I have the privilege of teaching design at Humber College in Toronto and I’ve come across a lot of students who default to the belief that they are not creative, let alone have any ability to draw. I suppose I can understand where they’re coming from; perhaps their conceptual thinking or drawing style isn’t as refined or developed as someone who does it for a living, but I wouldn’t necessarily write it off as an inability. I believe that every single person in the world is born with a creative ability. The way that it manifests itself in us will vary, but regardless, it’s there and thriving in those of us who choose pursue our passions.

When I was in college, I used to take sandwiches to school that were wrapped in tin foil. I would typically eat on my way home, and spend the hours in traffic creating little people and letters out of the tin foil. I began to craft these pieces day after day and slowly began to develop a new outlet for my creativity. In the same light of curious creation, I believe the great inventors of the past decided to utilize their inherent creativity to design roads, trains, planes, and computers, and there is no lack of such imaginative thinking today either. Really, creativity will manifest itself in these massive inventions but just as well as when you rip off a piece of a pizza box, fold it, and shove it under the uneven table leg in your kitchen. The creativity is there but for some is only utilized out of necessity.
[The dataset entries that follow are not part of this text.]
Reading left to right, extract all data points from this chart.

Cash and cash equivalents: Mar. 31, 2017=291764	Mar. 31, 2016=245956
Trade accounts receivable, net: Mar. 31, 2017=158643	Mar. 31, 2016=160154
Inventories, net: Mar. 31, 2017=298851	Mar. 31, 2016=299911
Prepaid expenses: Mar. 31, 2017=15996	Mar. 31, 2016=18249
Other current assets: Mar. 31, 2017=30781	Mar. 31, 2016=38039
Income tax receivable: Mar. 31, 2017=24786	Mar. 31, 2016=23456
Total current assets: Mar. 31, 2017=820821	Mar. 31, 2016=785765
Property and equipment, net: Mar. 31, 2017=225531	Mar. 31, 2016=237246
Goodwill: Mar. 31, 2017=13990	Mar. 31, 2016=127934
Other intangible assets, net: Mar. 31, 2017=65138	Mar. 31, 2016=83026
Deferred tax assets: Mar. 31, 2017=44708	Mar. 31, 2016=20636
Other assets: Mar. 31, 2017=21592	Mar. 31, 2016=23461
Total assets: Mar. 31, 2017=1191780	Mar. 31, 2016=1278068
For others, it is a daily used tool for business, exploration, love, and life. Creativity will not die out because it’s one of the greatest inexhaustible resources given to humans.

With that as the ground work, I’ll revisit my initial statement. Everybody can draw. Again, some people will argue that they can’t, but perhaps that’s because they’ve compared themselves to what people around them—even they themselves—have recognized as “good” drawing. Isn’t it all subjective anyways? Who determines that? Surely history dictated no such standards—have we forgotten the eyes of Pablo Picasso (and the like) that would bring such standards into question? Yes, the eyes; not the hands as some would typically ponder. This is the crux of my argument. The greater skill of the creative person—the human being—is perception. Without perception, I believe the art and design of this world would lack any sort of stimulus or necessity. There would be nothing that stands out, nothing that solves a problem—mundane, boring, and undesirable our world would be.

So then, it is the perception of a unique human being (that is, each one of us) that identifies an issue, a need, a problem. Our originality and creativity will come through in the way we decide to tackle the thing. Not that we choose to be original, but that we choose to do good. The main thing that will stifle our natural creativity and keep it from being used well will be our inaction rather than inability; our laziness rather than our talent.

I’m not saying that everyone is gifted in the same ways—I have some friends who could not comprehend a musical note to save their life—but I am saying that everyone is gifted in some way; we are all creatives.

I encourage and implore everyone to discover their gift, find their voice within their gift, and express that to the world. We may just need to hear it.